Town resident Mary Ann Tozzi, who supports the project, said, “… if he has a strong opinion about it, no I would not trust that he has the community interest at heart … human nature would direct him to self-interest and not community interest.”
That’s not how KT Tobin, a village resident and longtime observer of the planning process, sees it. “My understanding is that the only grounds for recusal are financial conflict of interest, of which Michael Zierler has none, so I am perplexed as to why this idea is even under consideration.
“Michael is one of our most respected community members, and I believe one of the main reasons why is because of his thoughtful, investigative style. Michael is a scientist, and this is evident in his approach: before taking a position he listens to others, gathers data, analyzes information and comes to conclusions based on evidence. He never rushes his decisions; believe me, I know, it can be agonizing waiting to see where he stands when one hopes he will join your cause!” The fact that Zierler has watched this project closely means he wouldn’t have to “play catch-up,” she pointed out. She speculated that the real reason for the request is because of Zierler’s qualifications, not his opinions. “Clearly, they conducted some intel, and … they do not want someone analyzing their project with the precision [Zierler] has proven himself capable of.”
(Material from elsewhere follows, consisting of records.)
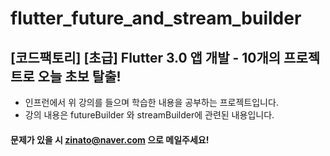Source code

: # flutter_future_and_stream_builder

## [코드팩토리] [초급] Flutter 3.0 앱 개발 - 10개의 프로젝트로 오늘 초보 탈출!

- 인프런에서 위 강의를 들으며 학습한 내용을 공부하는 프로젝트입니다.
- 강의 내용은 futureBuilder 와 streamBuilder에 관련된 내용입니다.

#### 문제가 있을 시 zinato@naver.com 으로 메일주세요! 
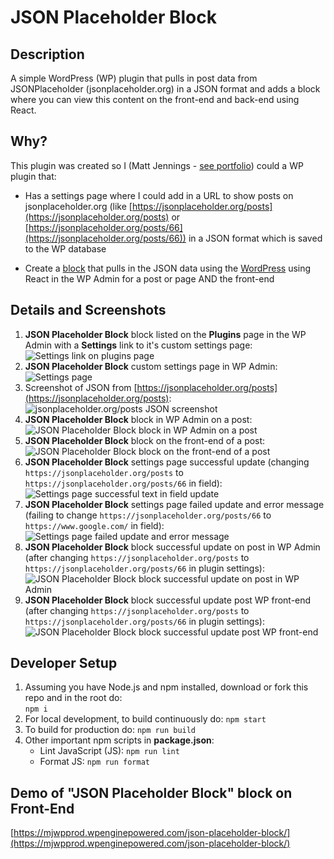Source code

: # JSON Placeholder Block

## Description
A simple WordPress (WP) plugin that pulls in post data from JSONPlaceholder (jsonplaceholder.org) in a JSON format and adds a block where you can view this content on the front-end and back-end using React.

## Why?
This plugin was created so I (Matt Jennings - [see portfolio](https://www.mattjennings.net/)) could a WP plugin that:
- Has a settings page where I could add in a URL to show posts on jsonplaceholder.org (like [https://jsonplaceholder.org/posts](https://jsonplaceholder.org/posts) or [https://jsonplaceholder.org/posts/66](https://jsonplaceholder.org/posts/66)) in a JSON format which is saved to the WP database

- Create a [block](https://developer.wordpress.org/block-editor/) that pulls in the JSON data using the [WordPress](https://learn.wordpress.org/tutorial/using-the-wordpress-rest-api/) using React in the WP Admin for a post or page AND the front-end

## Details and Screenshots
1. __JSON Placeholder Block__ block listed on the __Plugins__ page in the WP Admin with a __Settings__ link to it's custom settings page:  
   ![Settings link on plugins page](./images/plugin-settings-link.png)
2. __JSON Placeholder Block__ custom settings page in WP Admin:
   ![Settings page](./images/settings-page.png)
3. Screenshot of JSON from [https://jsonplaceholder.org/posts](https://jsonplaceholder.org/posts):
   ![jsonplaceholder.org/posts JSON screenshot](./images/jsonplaceholder_org_posts.png)
4. __JSON Placeholder Block__ block in WP Admin on a post:
   ![JSON Placeholder Block block in WP Admin on a post](./images/block-in-front-end.png)
5. __JSON Placeholder Block__ block on the front-end of a post:
   ![JSON Placeholder Block block on the front-end of a post](./images/block-in-front-end.png)
6. __JSON Placeholder Block__ settings page successful update (changing `https://jsonplaceholder.org/posts` to `https://jsonplaceholder.org/posts/66` in field):
   ![Settings page successful text in field update](./images/update-json-link-success.png)
7. __JSON Placeholder Block__ settings page failed update and error message (failing to change `https://jsonplaceholder.org/posts/66` to `https://www.google.com/` in field):
   ![Settings page failed update and error message](./images/json-link-update-fail.png)
8. __JSON Placeholder Block__ block successful update on post in WP Admin (after changing `https://jsonplaceholder.org/posts` to `https://jsonplaceholder.org/posts/66` in plugin settings):
   ![JSON Placeholder Block block successful update on post in WP Admin](./images/update-json-url-block-wp-admin.png)
9. __JSON Placeholder Block__ block successful update post WP front-end (after changing `https://jsonplaceholder.org/posts` to `https://jsonplaceholder.org/posts/66` in plugin settings):
   ![JSON Placeholder Block block successful update post WP front-end](./images/update-json-url-block-front-end.png)   

## Developer Setup
1. Assuming you have Node.js and npm installed, download or fork this repo and in the root do:  
   `npm i`
2. For local development, to build continuously do:
   `npm start`
3. To build for production do:
   `npm run build`
4. Other important npm scripts in __package.json__:
   - Lint JavaScript (JS): `npm run lint`  
   - Format JS: `npm run format`    

## Demo of "JSON Placeholder Block" block on Front-End
[https://mjwpprod.wpenginepowered.com/json-placeholder-block/](https://mjwpprod.wpenginepowered.com/json-placeholder-block/)   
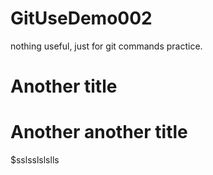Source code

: # GitUseDemo002
nothing useful, just for git commands practice.

# Another title

# Another another title

$sslsslslslls
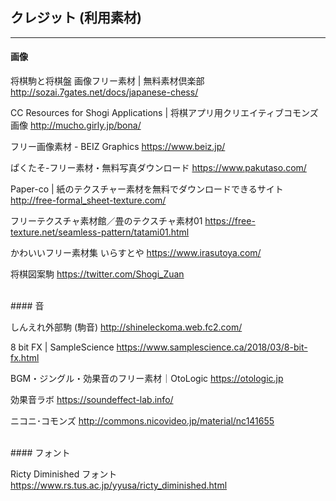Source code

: ## クレジット (利用素材)
<hr>

#### 画像

将棋駒と将棋盤 画像フリー素材 | 無料素材倶楽部
http://sozai.7gates.net/docs/japanese-chess/

CC Resources for Shogi Applications | 将棋アプリ用クリエイティブコモンズ画像
http://mucho.girly.jp/bona/

フリー画像素材 - BEIZ Graphics
https://www.beiz.jp/

ぱくたそ-フリー素材・無料写真ダウンロード
https://www.pakutaso.com/

Paper-co | 紙のテクスチャー素材を無料でダウンロードできるサイト
http://free-formal_sheet-texture.com/

フリーテクスチャ素材館／畳のテクスチャ素材01
https://free-texture.net/seamless-pattern/tatami01.html

かわいいフリー素材集 いらすとや
https://www.irasutoya.com/

将棋図案駒
https://twitter.com/Shogi_Zuan

<br>
#### 音

しんえれ外部駒 (駒音)
http://shineleckoma.web.fc2.com/

8 bit FX | SampleScience
https://www.samplescience.ca/2018/03/8-bit-fx.html

BGM・ジングル・効果音のフリー素材｜OtoLogic
https://otologic.jp

効果音ラボ
https://soundeffect-lab.info/

ニコニ･コモンズ
http://commons.nicovideo.jp/material/nc141655

<br>
#### フォント

Ricty Diminished フォント
https://www.rs.tus.ac.jp/yyusa/ricty_diminished.html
Ira Margolis, a village resident who was often the lone voice in support of building a CVS at the public hearings, said that he believes Zierler can render a fair decision. “What bothers me more is when the supervisor, who is supposed to represent the town taxpayers, is more concerned with the 65% tax exemption and the businesses in the village than the families of the taxpayers in the town. It was he who made the public comment the he does not want CVS in the town.”
Butch Dener chaired the town Planning Board when the Walmart application was being reviewed for the site now under consideration for Wildberry Lodge. “I was criticized for having an opinion while chair, but it does not take away your constitutional, American, New York rights to have an opinion. [It’s] almost unnatural not to have one. However, you need to have the moral fiber to judge the project on the legal ramifications. During Walmart, everyone wanted me to forgo following the law and turn it down because it was deemed socially unacceptable. It was zoned according to law and I had an opinion that if it passes the process we should approve it, but people didn’t want to hear that. Same thing with CVS. God forbid someone should have an opinion in this town. As long as the person who has the opinion does not stand to gain financially, then you have the right to have an opinion … the only reason to recuse yourself is a financial interest.”
One of Dener’s successors, Toni Hokanson, who ran the board prior to becoming town supervisor, disagrees with his assessment. “If he has already had an opinion about the project, he should recuse himself” from voting at least on the determination of environmental significance, she said, because to form an opinion before all that information is released “sets the town up for lawsuit.”
Another individual who is familiar with the planning process would only comment on condition of anonymity. He speculated that should the case end up in court, a judge would take a “hard look” at any comments Zierler made prior to joining the board.
Zierler doesn’t find those reasons compelling. “I’m just one vote out of seven members,” he said. And while he doesn’t discount the possibility of litigation coming out of whatever decision the board makes, he feels his presence will only strengthen the board’s position. “Whenever you have a contentious project, how you carry out the process is going to have impact on whether or not you are sued. Whenever you make decisions, you’re not going to please everybody. Lawsuits happen when we don’t have good process and defensible arguments in our decision to allow us to say what legally valid reasons were used. What really matters in terms of lawsuits is how the Planning Board carries out the process of reviewing and deciding on this application. I hope to try to improve that, increasing transparency [and] getting more information, so if we do have a suit, we will be in a better position to defend it.”